Just now we are being exhorted by a man on top of an orange crate. I recognize him, curiously enough; he is the barber from Christadoro's, at the Astor House. Normally a good-humored man, like all barbers, pleasant and amenable to whatever views on life or politics or women his customers like to spout as he guides a razor across their throats.

Now he dances atop his orange crate, still in his barber's apron and his gartered sleeves, leading the crowd in three wild cheers for
General McClellan, and for the
The Caucasian,
the banned Copperhead paper.

“And now three groans for the damned
Tribune,
and the damned
Times,
and that goddamned Greeley! The old White Coat what thinks a nigger's as good as a white man!” he sputters furiously, thrusting his straight razor to the sky.

The men before him laugh, and cheer, and give three low, menacing groans on cue.
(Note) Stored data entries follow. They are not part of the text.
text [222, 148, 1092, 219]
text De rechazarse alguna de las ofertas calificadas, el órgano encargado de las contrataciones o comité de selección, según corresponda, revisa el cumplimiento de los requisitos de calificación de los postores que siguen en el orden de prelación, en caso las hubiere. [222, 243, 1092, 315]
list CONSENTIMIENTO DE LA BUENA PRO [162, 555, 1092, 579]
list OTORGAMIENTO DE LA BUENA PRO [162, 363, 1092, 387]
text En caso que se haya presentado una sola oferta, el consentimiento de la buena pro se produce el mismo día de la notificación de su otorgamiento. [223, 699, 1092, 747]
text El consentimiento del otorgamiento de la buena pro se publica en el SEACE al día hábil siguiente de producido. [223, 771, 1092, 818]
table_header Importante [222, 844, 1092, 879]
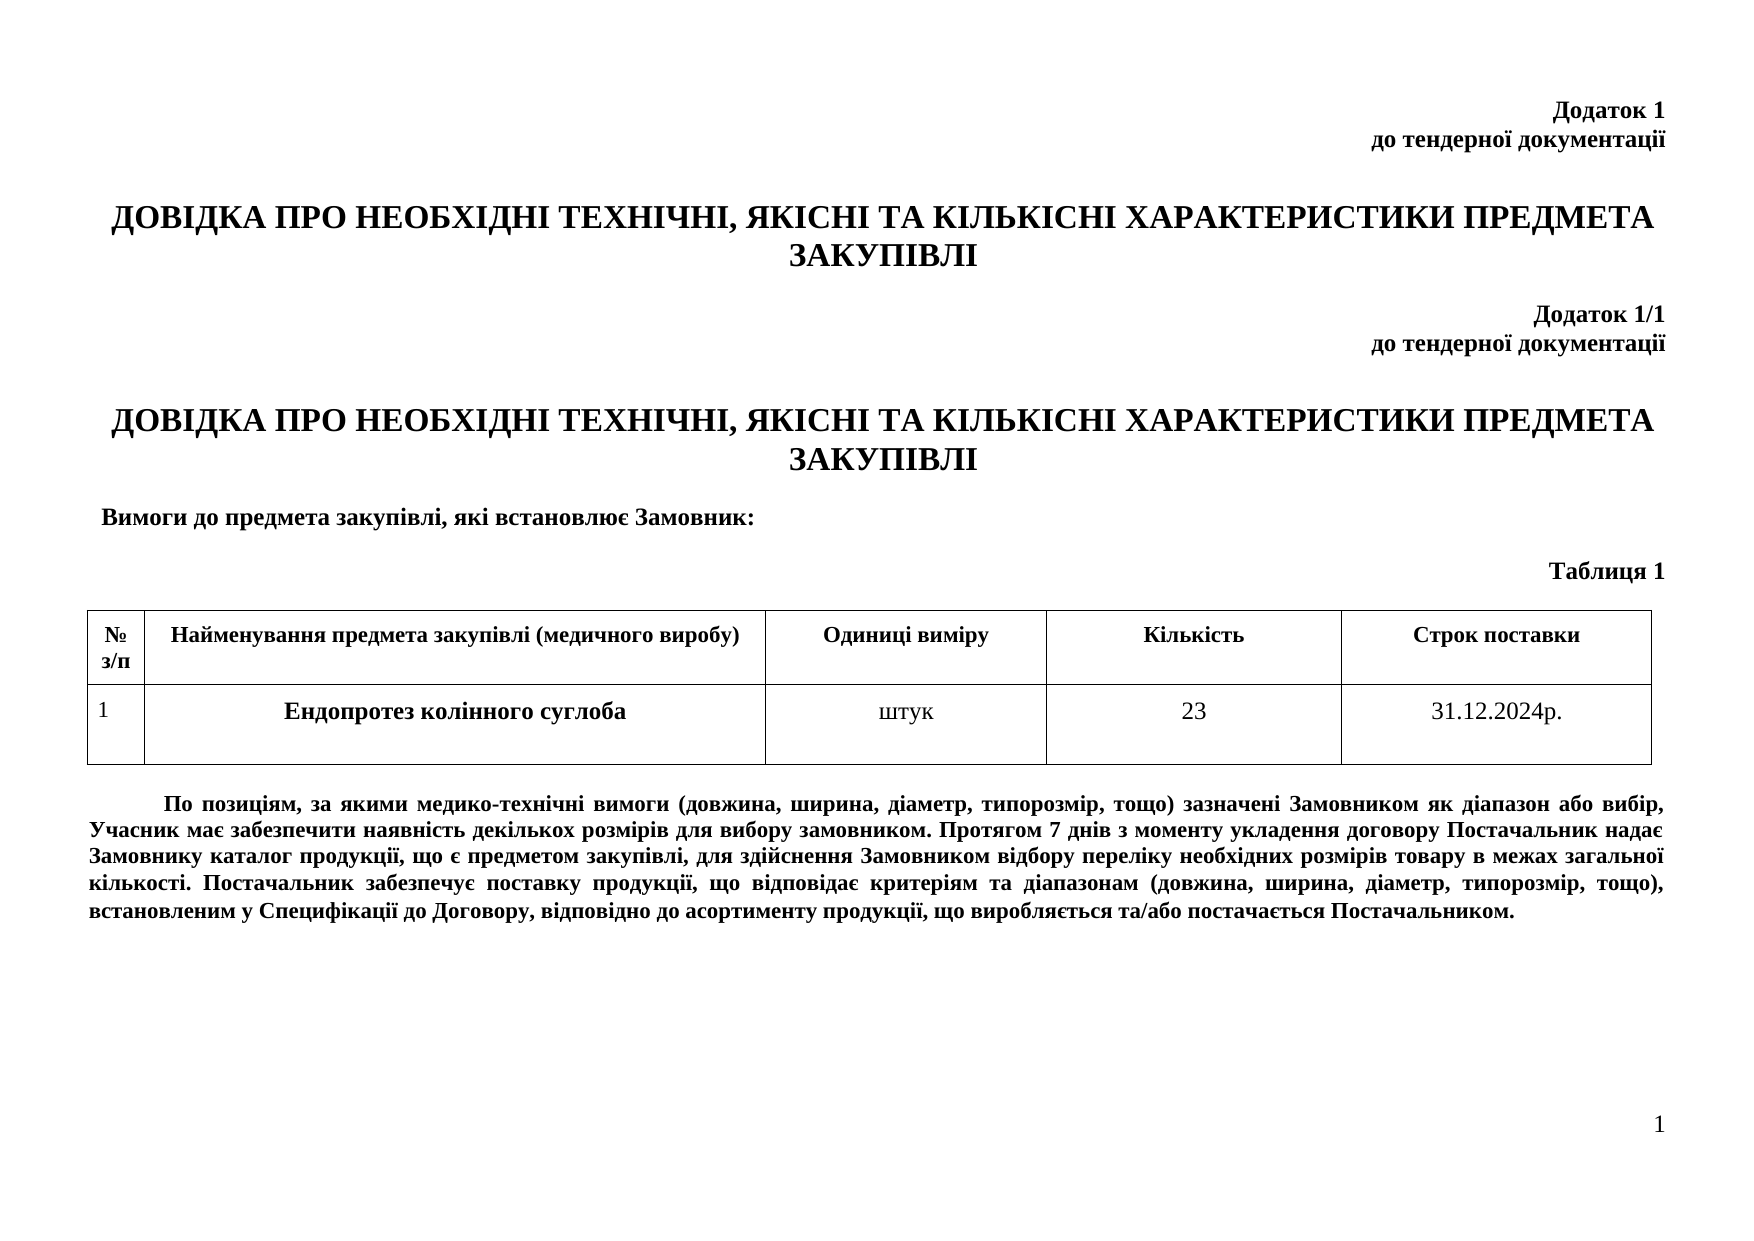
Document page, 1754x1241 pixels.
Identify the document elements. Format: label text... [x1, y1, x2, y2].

table_cell 31.12.2024р. [1342, 685, 1651, 764]
text Додаток 1 [1344, 96, 1665, 124]
table_cell Ендопротез колінного суглоба [145, 685, 765, 764]
text ДОВІДКА ПРО НЕОБХІДНІ ТЕХНІЧНІ, ЯКІСНІ ТА КІЛЬКІСНІ ХАРАКТЕРИСТИКИ ПРЕДМЕТА ЗАКУПІВЛІ [101, 197, 1665, 274]
table_header Одиниці виміру [766, 611, 1046, 684]
text Вимоги до предмета закупівлі, які встановлює Замовник: [101, 502, 1665, 531]
text Додаток 1/1 [1344, 299, 1665, 328]
text ДОВІДКА ПРО НЕОБХІДНІ ТЕХНІЧНІ, ЯКІСНІ ТА КІЛЬКІСНІ ХАРАКТЕРИСТИКИ ПРЕДМЕТА ЗАКУПІВЛІ [101, 401, 1665, 477]
table_header № з/п [88, 611, 144, 684]
table_cell 23 [1047, 685, 1341, 764]
table_header Строк поставки [1342, 611, 1651, 684]
text до тендерної документації [1344, 124, 1665, 153]
table_cell штук [766, 685, 1046, 764]
table_header Найменування предмета закупівлі (медичного виробу) [145, 611, 765, 684]
table_cell 1 [88, 685, 144, 764]
text Таблиця 1 [101, 556, 1665, 585]
table_header Кількість [1047, 611, 1341, 684]
text до тендерної документації [1344, 328, 1665, 356]
text По позиціям, за якими медико-технічні вимоги (довжина, ширина, діаметр, типорозмір, тощо) зазначені Замовником як діапазон або вибір, Учасник має забезпечити наявність декількох розмірів для вибору замовником. Протягом 7 днів з моменту укладення договору Постачальник надає Замовнику каталог продукції, що є предметом закупівлі, для здійснення Замовником відбору переліку необхідних розмірів товару в межах загальної кількості. Постачальник забезпечує поставку продукції, що відповідає критеріям та діапазонам (довжина, ширина, діаметр, типорозмір, тощо), встановленим у Специфікації до Договору, відповідно до асортименту продукції, що виробляється та/або постачається Постачальником. [88, 790, 1665, 924]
Only in New York—a mob led by a revolutionary barber.

Yet for all their bloodlust it is still a holiday for the crowd—a bit of hookey from their jobs, with little real malice beneath their schoolboy cheers and moans. I take up a spot on the periphery of the mob and stop to listen for a while, but soon this tonsorial rhetoric causes my mind to wander. I become distracted, staring out through the iron bars of the park at the rest of the City, at the passing scene of the City that always fascinates me, as long as I can watch it from a distance.

Everything still appears to be normal there. Swaths of gold and magenta shimmer along the dollar side of Broadway. The ladies trundle between the milliner's and the department stores—as they have for the last two years—shining in their plumed Imperial bonnets. Moiré dresses ripple in emerald and amber waves. At the corners they use the hidden strings of Madam Demorest's dress elevators to lift their hoop skirts, and glide over the unspeakable filth and the pigs in the gutters like so many balloons.

If, that is, one can really call them ladies. These days the shoddy aristocracy and the old gentility are all but indistinguishable. We mint millionaires faster than shinplaster money. Men make fortunes in a month, selling the government saddles without stirrups, rifles without barrels, uniforms that are no more than rags glued hastily together, likely to fall to pieces in the first hard rain. They throng Delmonico's latest restaurant to wolf down French partridges—though they still balance peas along their knives and blow their noses in their fingers.